Evaluate $$\large{\int\dfrac{dx}{x^2(x^4+1)^{3/4}}}$$
I thought of rewriting this as $$\large{\int\dfrac{dx}{x^5(1+\frac{1}{x^4})^{3/4}}}$$ and substituting $$u^4=\left(1+\frac{1}{x^4}\right)\Rightarrow u=\left(1+\frac{1}{x^4}\right)^{1/4}$$ and subsequently I got $$du=\dfrac{1}{4}\left(1+\frac{1}{x^4}\right)^{-3/4}\times (-4x^{-5})dx$$
However, I can not think of how to proceed further. Any help would be truly appreciated.
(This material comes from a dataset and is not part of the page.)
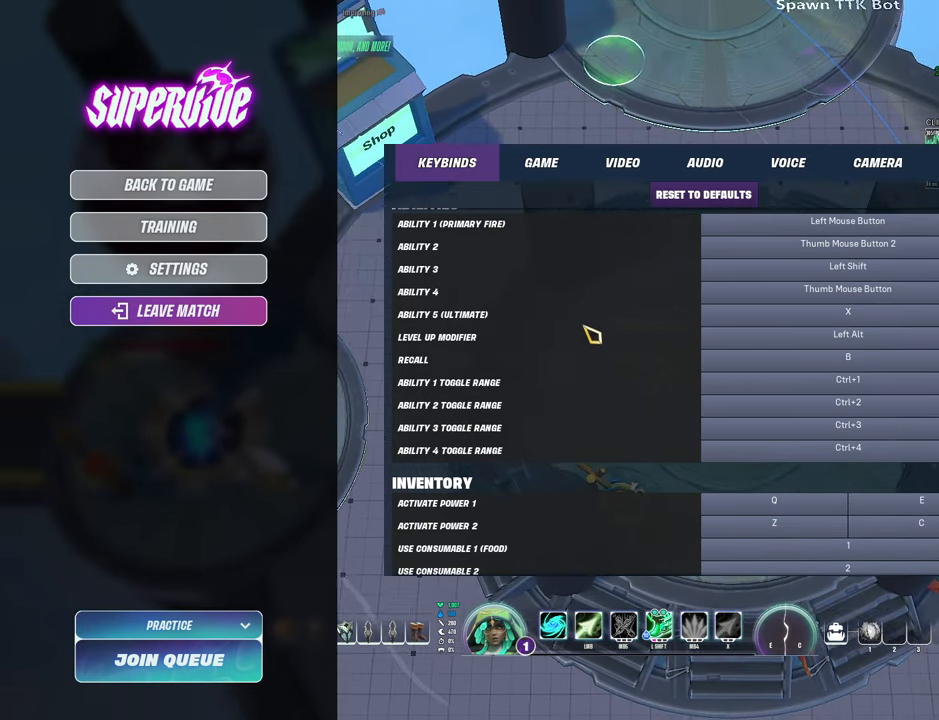
{"keys": [], "mouse": [], "events": []}
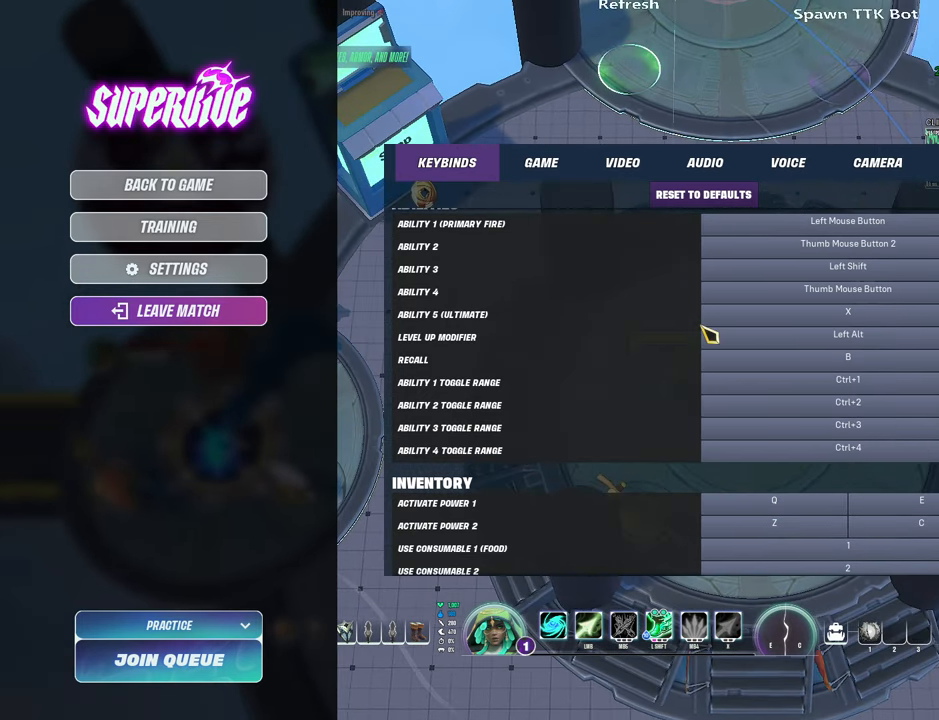
{"keys": [], "mouse": [], "events": []}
Many thanks in advance!
On
$$\int\frac{1}{x^5}\frac{1}{(1+\frac{1}{x^4})^{3/4}}dx$$
$$u=1+\frac{1}{x^4}$$
$$-\frac{1}{4}du=\frac{1}{x^5}$$
The integral in the variable $u$ is then
$$-\frac{1}{4}\int u^{-3/4}du$$
On
Let, $1+\frac{1}{x^4}=t \implies \frac{-4dx}{x^5}=dt$$$\large{\int\dfrac{dx}{x^2(x^4+1)^{3/4}}}$$ $$=\int \frac{dx}{x^5\left(1+\frac{1}{x^4}\right)^{3/4}}$$ $$=\frac{-1}{4}\int\frac{dt}{\left(t\right)^{3/4}}$$ $$=\frac{-1}{4}\int (t)^{-3/4}dt$$ $$=\frac{-1}{4}\frac{t^{1/4}}{1/4}+C$$ $$=-\left(1+\frac{1}{x^4}\right)^{1/4}+C$$$$=-\frac{(1+x^4)^{1/4}}{x}+C$$
On
Just taking up where you left off:
$$ -\int du\, = -u+C = -(1+\frac{1}{x^4})^{\frac{1}{4}}+C. $$
That should be it.
On
$\bf{My\; Solution::}$ Let $\displaystyle I = \int\frac{1}{x^2\left(x^4+1\right)^{\frac{3}{4}}}dx\;,$ Now Let
Let $\displaystyle x = \frac{1}{t}\;,$ Then $\displaystyle dx = -\frac{1}{t^2}dt\;,$ Then Integral Convert into
$\displaystyle = -\int \frac{t^3}{(1+t^4)^{\frac{3}{4}}}dt\;,$ Now Let $(1+t^4) = u\;, $ Then $\displaystyle t^3dt = \frac{1}{4}du$
So Integral $\displaystyle = -\frac{1}{4}\int t^{-\frac{3}{4}}dt = -u^{\frac{1}{4}}+\mathcal{C} = -\left(1+t^4\right)^{\frac{1}{4}}+\mathcal{C}$
So Integral $\displaystyle \int\frac{1}{x^2\left(x^4+1\right)^{\frac{3}{4}}}dx = - \left(\frac{1+x^4}{x^4}\right)^{\frac{1}{4}}+\mathcal{C.}$
We have $$\int\frac{1}{x^{2}\left(x^{4}+1\right)^{3/4}}dx\overset{u=1/x^{4}}{=}-\frac{1}{4}\int\frac{1}{\left(u+1\right)^{3/4}}du\overset{u+1=v}{=}-\frac{1}{4}\int\frac{1}{v^{3/4}}d= $$ $$=-\sqrt[4]{v}+C=-\frac{\sqrt[4]{x^{4}+1}}{x}+C. $$